Славе, сидящему напротив него, уже начало казаться, что пауза будет бесконечной. От скуки он разглядывал новомодные, обитые коричневыми квадратиками дерматина стены.
Иванов отвернулся от окна и уставился на висящую на противоположной стене фотографию Брежнева. Как будто хотел с ним посоветоваться. Элегантная многоцветная ручка, видимо привезенная из какой-то командировки, вертелась в его руках, как акробат под куполом цирка. «Сейчас он ее сломает», — с жалостью подумал Слава. Он бы и сам хотел иметь такую вещь. Но ручка в руках Александра Николаевича сделала последний кульбит и неожиданно замерла.
Как змея на кролика, академик уставился на желтоватый конвертик у себя на столе. Из конвертика выглядывал краешек плотной бумаги с тиснеными буковками — похоже приглашение на какое-то торжественное мероприятие. Именно это приглашение, а точнее, человек, от которого оно исходило, занимал сейчас мысли Александра Николаевича больше всего.

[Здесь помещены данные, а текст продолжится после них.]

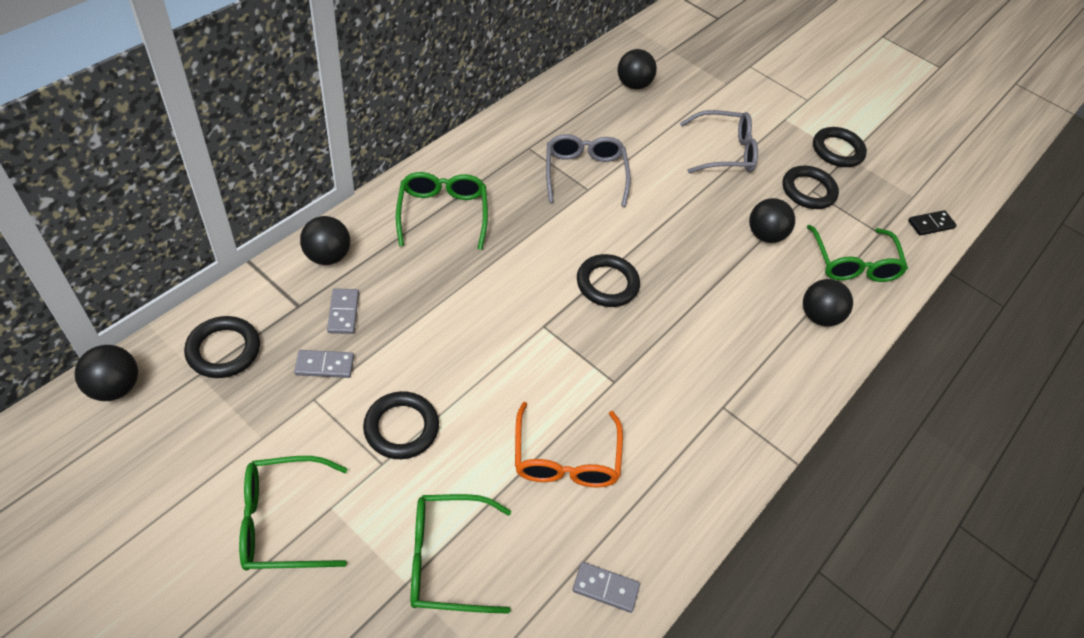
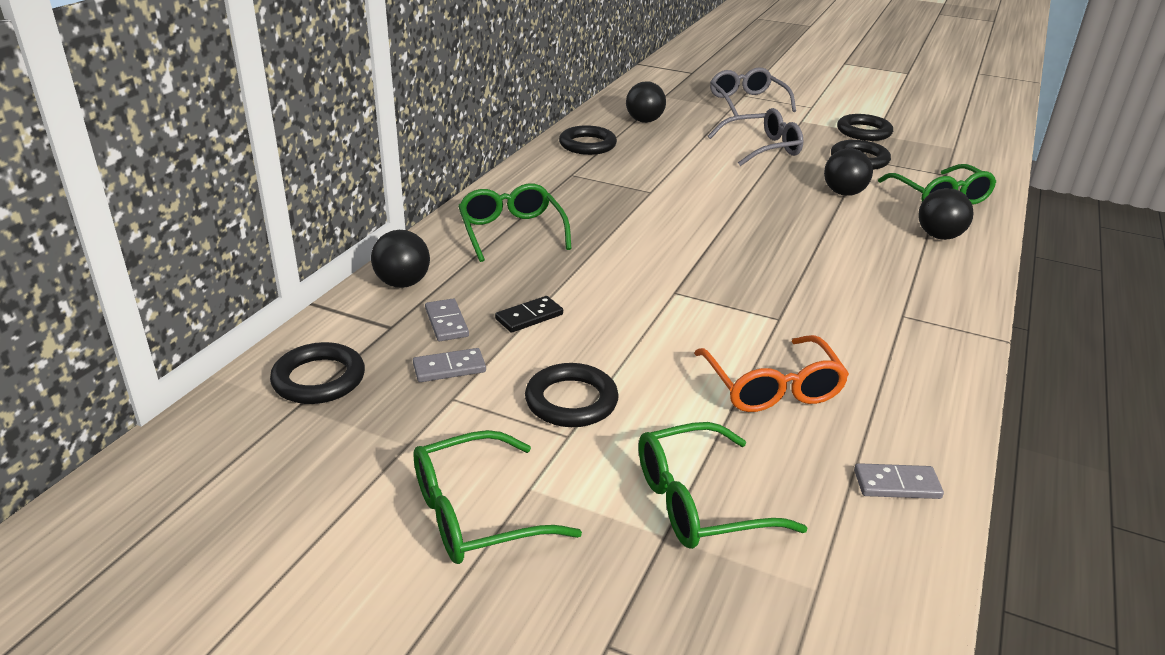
camera: 10 degrees left, 20 degrees down
black ball [75,345,138,401] -> none
grey glasses [546,134,631,207] -> grey glasses moved to [710,67,796,116]
black ring [577,254,640,307] -> black ring moved to [559,125,617,155]
black domino [908,210,957,236] -> black domino moved to [495,296,563,333]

Когда-то Миша Сушко учился у Иванова. Пунктуальный и старательный до педантизма, он изо всех сил старался услужить Александру Николаевичу и немало преуспел в этом. Тогда годы еще не научили академика с подозрением относиться к подхалимажу нижестоящих, и он наивно принимал поклонение Сушко за чистую монету. Иванов был талантлив, почти гениален, и считал вполне естественным, что такая старательная бездарность, как Миша, смотрит на него снизу вверх. Годы расставили все по своим местам.
Когда аккуратный, дисциплинированный, неизменно приятный и ровный в общении Сушко занял должность начальника конструкторского бюро, академик только крякнул от удивления. Продвигая Сушко на соответствующие ему, весьма далекие от истинного творчества административно-хозяйственные посты, Иванов сам искренне удивлялся, как вышло, что из всех своих учеников он стал протежировать наиболее бездарного и амбициозного…
Невольно вспоминался профессор Преображенский из прочтенного в самиздатовском варианте «Собачьего сердца». Как и он, Иванов стал жертвой собственного детища, только для того, чтобы понять это, ему понадобилось значительно больше десяти дней.
Некоторое время назад институт Иванова и конструкторское бюро Сушко получили правительственное задание разработать принципиально новый проект в области противовоздушной обороны. Лучший из этих проектов должен был быть утвержден правительством и принят на вооружение, что сулило немалые блага — премии, льготы и награды. И если сотрудникам Иванова такая перспектива казалась приятной, то для конструкторского бюро Сушко она вообще была бесценна. Уже не раз вставал вопрос о закрытии этой бесперспективной структуры, и только успешно реализованный и внедренный проект мог спасти положение.